___ Records shown
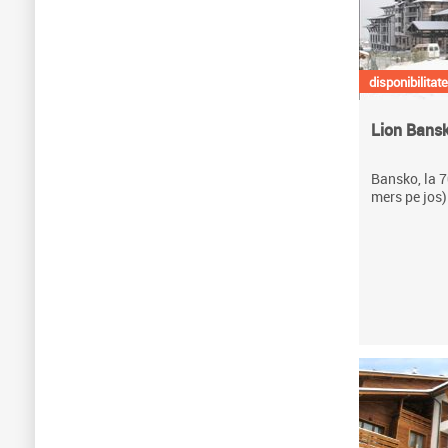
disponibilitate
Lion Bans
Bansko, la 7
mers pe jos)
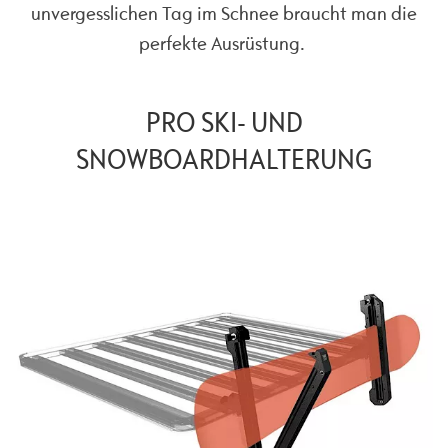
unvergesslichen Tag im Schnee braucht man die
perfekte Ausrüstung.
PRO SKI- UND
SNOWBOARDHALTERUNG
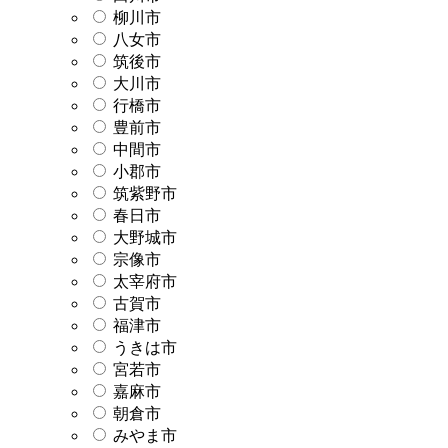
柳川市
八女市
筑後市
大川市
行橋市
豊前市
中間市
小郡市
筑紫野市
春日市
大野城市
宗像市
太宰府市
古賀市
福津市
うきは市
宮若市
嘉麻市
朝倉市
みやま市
______
Required work: Could you transcribe the records above exactly, leaving every picture out?

Answer to this task:
disponibilitate
Lion Bans
Bansko, la 7
mers pe jos)
unvergesslichen Tag im Schnee braucht man die
perfekte Ausrüstung.
PRO SKI- UND
SNOWBOARDHALTERUNG
柳川市
八女市
筑後市
大川市
行橋市
豊前市
中間市
小郡市
筑紫野市
春日市
大野城市
宗像市
太宰府市
古賀市
福津市
うきは市
宮若市
嘉麻市
朝倉市
みやま市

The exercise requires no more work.